General characteristics
- Displacement: 330 t
- Length: 125 ft 7 in (38.28 m)
- Beam: 21 ft 2 in (6.45 m)
- Draft: 8 ft 5 in (2.57 m)
- Speed: 13.25 Knots
- Complement: 16

= USS Adrian =

World War I American ship

The wooden-hulled excursion steamer Westport was built in 1911 by William McKie of East Boston, MA., and owned by the Eastern Steamship Lines, Inc., of Boston India Wharf at the start of World War I. The Navy inspected the ship in the 1st Naval District on 1 February 1918 for possible use as a passenger and freight carrier, and she was taken over on 14 November 1918. Five days later, her name was changed to Adrian-to avoid confusion with the Naval Overseas Transportation Service (NOTS) freighter Westport (Id. No. 3548) - and, given the classification Id. No. 2362, was initially assigned to the 1st Naval District.

However, the 5th Naval District's pressing need for a "hospital and ambulance boat" soon resulted in orders sending the ship to Norfolk, VA., ". . . for the purpose of furnishing treatment to personnel on vessels not otherwise provided for and for transporting cases to a hospital from vessels in Hampton Roads. " The services which Adrian could provide could be obtained by calling the 5th Naval District's Medical Aide during the day, and the district duty officer outside normal working hours.

Such prosaic duties were not without the threat of accidents.
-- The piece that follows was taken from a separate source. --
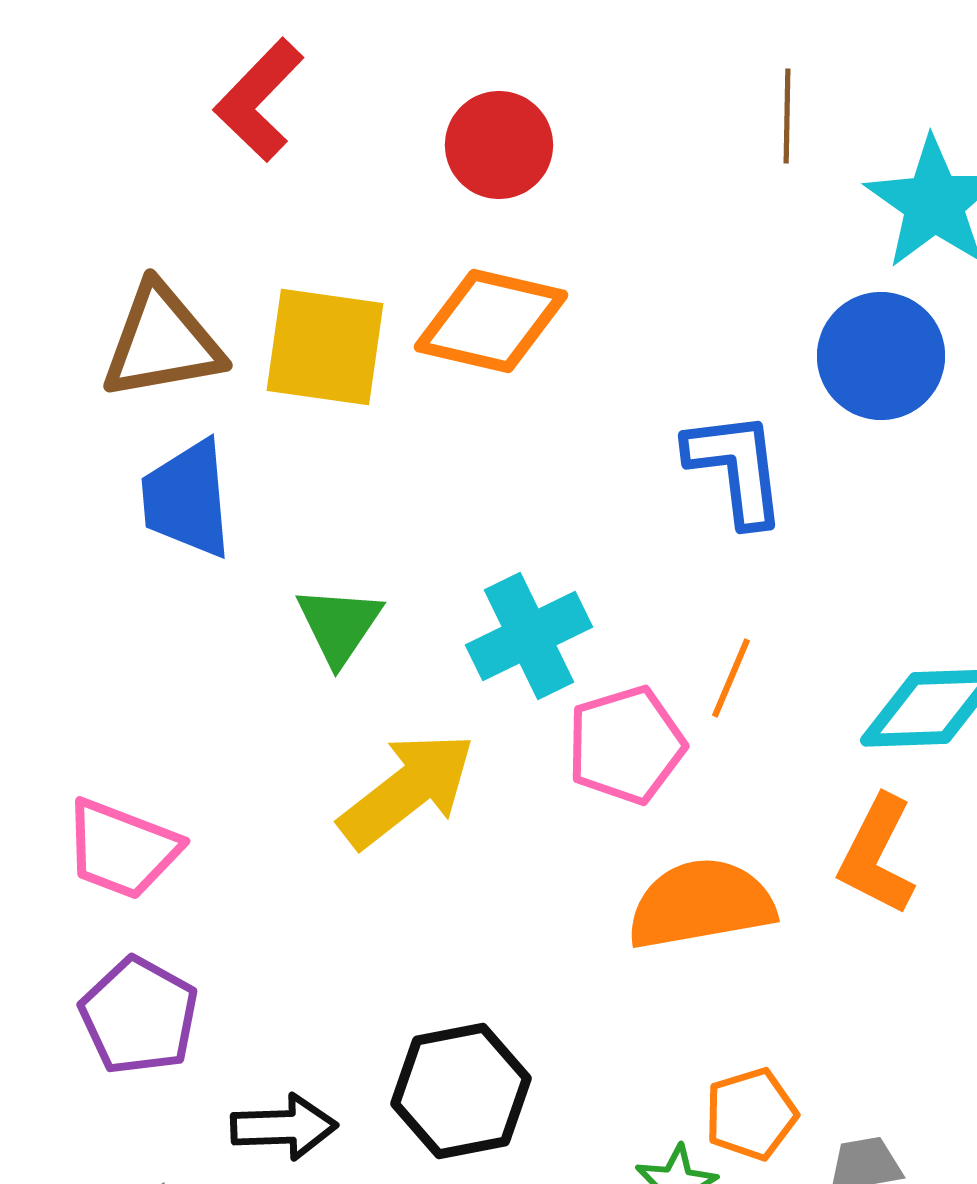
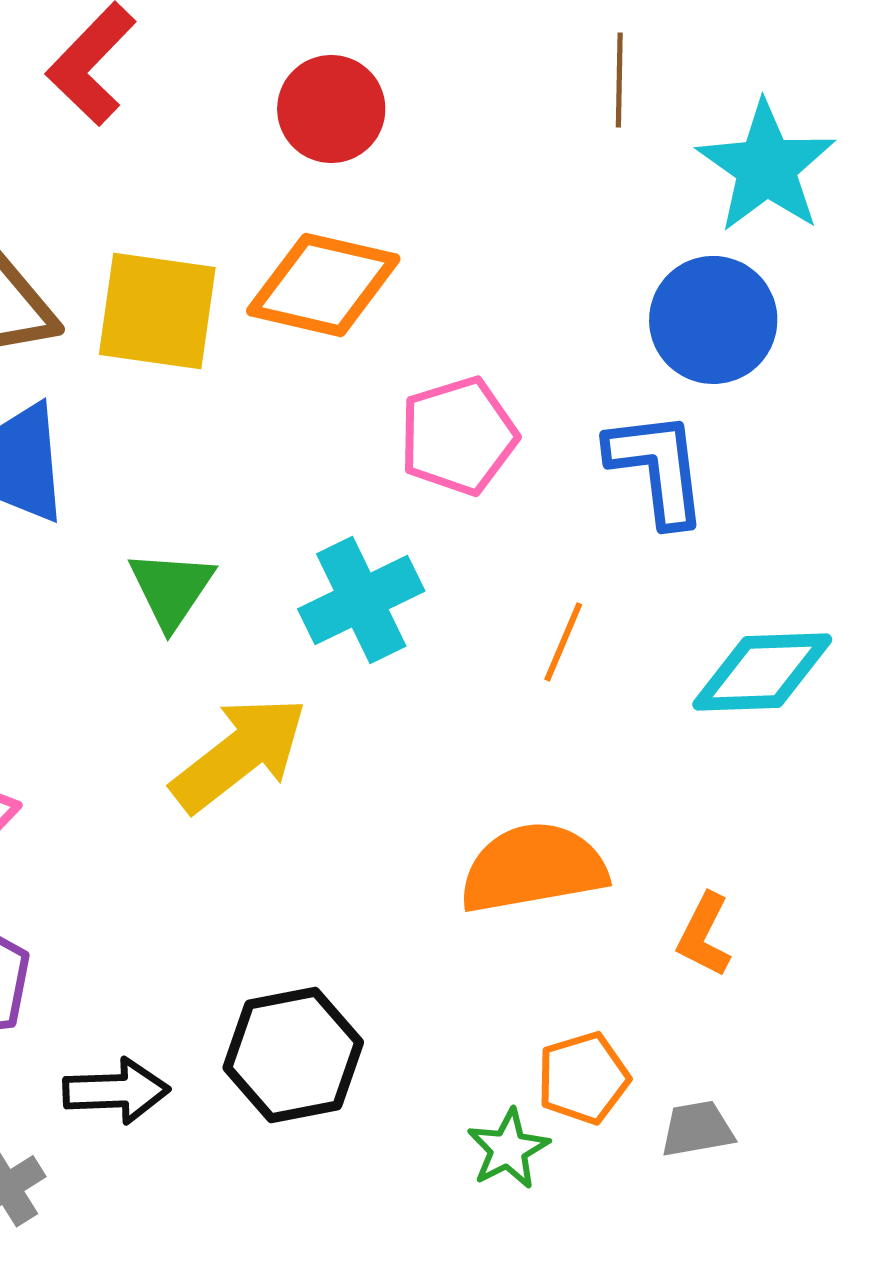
blue L-shape: (736, 468) -> (657, 468), moved
pink pentagon: (626, 745) -> (458, 436), moved
orange L-shape: (877, 855) -> (704, 935), moved, size x0.7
On the evening of 2 May 1919—while Adrian was making a trip from the Naval Hospital at Portsmouth, VA., to the Naval Operating Base, Norfolk—she blew a tube in her boiler. When it burst, live coals and escaping steam severely burned a sailor of her "black gang." A Navy tug took Adrian in tow, and the injured man was soon taken ashore at Portsmouth for treatment.

On 2 September, word came for Adrian to proceed via the "inside route" to the naval station at Boston, Mass., and report to the Commandant of the 1st Naval District. She was decommissioned there on 19 September 1919 and returned to her owner 10 days later.